How to know if you’re burned out and what to do.

Are you feeling burned out? Certainly many working in Universities all over the world are. But how can you truly know, and what should you do if so?

With passing months of chronically altered work and home lives: there are compounding harms that influence both the efforts required of us and our capacity to meet these demands.

As with many challenges to our mental health: burnout does not self-identify. It can be difficult to know then when we are personally at high risk or even be experiencing burnout. Certainly, in our careers we’ve both experienced forms of burnout before.

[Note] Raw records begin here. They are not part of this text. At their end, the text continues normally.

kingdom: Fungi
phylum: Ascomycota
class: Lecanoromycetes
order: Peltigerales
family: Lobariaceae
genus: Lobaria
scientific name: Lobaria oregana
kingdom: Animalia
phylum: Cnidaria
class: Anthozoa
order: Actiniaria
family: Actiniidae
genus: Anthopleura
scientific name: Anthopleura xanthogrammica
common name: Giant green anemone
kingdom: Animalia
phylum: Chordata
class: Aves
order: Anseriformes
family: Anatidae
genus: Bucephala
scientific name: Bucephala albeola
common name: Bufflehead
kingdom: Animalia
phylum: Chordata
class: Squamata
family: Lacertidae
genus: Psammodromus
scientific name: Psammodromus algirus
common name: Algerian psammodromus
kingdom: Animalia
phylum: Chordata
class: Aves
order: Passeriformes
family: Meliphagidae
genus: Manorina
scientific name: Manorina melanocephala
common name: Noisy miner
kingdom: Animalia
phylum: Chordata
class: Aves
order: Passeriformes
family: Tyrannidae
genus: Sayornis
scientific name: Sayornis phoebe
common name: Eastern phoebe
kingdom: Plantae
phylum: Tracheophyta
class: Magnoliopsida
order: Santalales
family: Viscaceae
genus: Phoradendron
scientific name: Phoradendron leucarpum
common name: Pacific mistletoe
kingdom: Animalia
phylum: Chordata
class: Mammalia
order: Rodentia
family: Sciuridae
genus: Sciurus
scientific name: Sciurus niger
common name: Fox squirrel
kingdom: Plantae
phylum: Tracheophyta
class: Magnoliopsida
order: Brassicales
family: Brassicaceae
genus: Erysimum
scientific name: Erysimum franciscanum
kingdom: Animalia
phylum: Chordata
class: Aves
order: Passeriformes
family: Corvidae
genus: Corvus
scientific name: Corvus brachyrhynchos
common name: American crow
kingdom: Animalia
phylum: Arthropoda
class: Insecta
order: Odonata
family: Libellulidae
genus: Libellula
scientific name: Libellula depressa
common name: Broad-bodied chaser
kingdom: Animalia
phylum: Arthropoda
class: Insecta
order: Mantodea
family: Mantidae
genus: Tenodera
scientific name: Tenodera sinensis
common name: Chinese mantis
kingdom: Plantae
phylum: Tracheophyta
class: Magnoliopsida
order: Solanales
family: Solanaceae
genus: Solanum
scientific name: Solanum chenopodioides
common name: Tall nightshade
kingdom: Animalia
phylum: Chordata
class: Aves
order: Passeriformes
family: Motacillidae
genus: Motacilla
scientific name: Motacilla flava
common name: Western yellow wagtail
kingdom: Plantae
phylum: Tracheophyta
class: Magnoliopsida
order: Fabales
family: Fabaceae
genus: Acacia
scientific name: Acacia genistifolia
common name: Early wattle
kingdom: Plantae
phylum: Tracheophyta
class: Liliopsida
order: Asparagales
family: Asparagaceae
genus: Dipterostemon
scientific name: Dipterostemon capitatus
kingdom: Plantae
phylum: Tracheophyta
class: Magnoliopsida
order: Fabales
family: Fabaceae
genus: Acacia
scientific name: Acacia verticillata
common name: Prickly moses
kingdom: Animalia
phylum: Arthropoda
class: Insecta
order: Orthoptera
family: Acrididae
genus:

While we made a clear commitment to channel learning from these challenging experiences into our own subsequent efforts supporting colleagues and academics through various platforms—the actual experience of burnout is more a fog than crystal clear.

What does burnout feel like? What characterizes burnout? How can I recognize burnout or its risk in myself when I am also a person who may be burned out? There’s simply no way of stepping out of myself. Burnout may feel as much like being chronically lost or even confused as exhausted. It can be reflected in the big things—major health events that may even be life threatening—or the small things, like feeling a vacuum of nothing as you face your working week.
While some people are blessed with the emotional literacy or ability to step back and find true perspective around burnout—for most of us, this is really challenging. Our personal optimism can act to reassure us that everything’s going to be okay. Or our harsh self-judgement can trick us into thinking we’re weak, misplaced, or lazy.

This month’s remarkable resource can help you identify and address the real risk of burnout in your life. As we struggle to understand and interpret our own experiences, these insights can help us distinguish when we’re burned out from when we’re not. Understanding better what is really wrong with us is the necessary and vital first step to addressing what ails us. Not the beginning of the end, but the end of the beginning.


Are You Burned Out? Or Is It Something Else?

by Kandi Wiens and Peter Loper

In her recent book, “The Burnout Epidemic”, Jennifer Moss concludes that burnout is characterized by energy depletion or exhaustion, increased mental distance from ones job with heightened negativity, and reduced professional efficacy. The most common causes of burnout based on research, Moss concludes are: workload, perceived lack of control, lack of reward or recognition, poor relationships, lack of fairness, and values mismatches. [read article in full]


Many varied experiences in the workplace are being labelled as “burnout”—real burnout is hard to recognize in ourselves, and distinguish from other common negative work views or patterns.

Key questions to determine if you’re burned out, based on research, are:

Do I deserve more?

Many of us expect to feel more valued in our workplace—but red flags for burnout extend from this to high disengagement and strong and enduring emotional depletion, and pessimism.

Is this what I signed up for?

Many of us feel we’re asked to do work tasks that are not well aligned with our preferences. However, burnout is signaled by stress stemming from deep misalignment with the organization’s values, culture, other colleagues, or sector / profession.

Do I work to keep up or to escape?

Being tired, working long hours, or even being that textbook ‘workaholic’ themselves don’t signal burnout. However, if you overwork to avoid reflection on your own difficult emotions about your work or life—this is another sign of burnout.


Do you think you have ever experienced burnout related to your work? What signs were there that burnout was or is present, or a likely risk for you?

What can or have you done to address burnout in your life? We encourage anyone who thinks they may be burned out to seek help from their health professionals, occupational supports, or evidence-based resources, such as from the Mayo Clinic.

Is there evidence that your colleagues or team may be burned out? If you think burnout is common in your workplace, how are you encouraging team members to address and reduce their burnout risk? Harnessing workplace approaches to burnout may be helpful.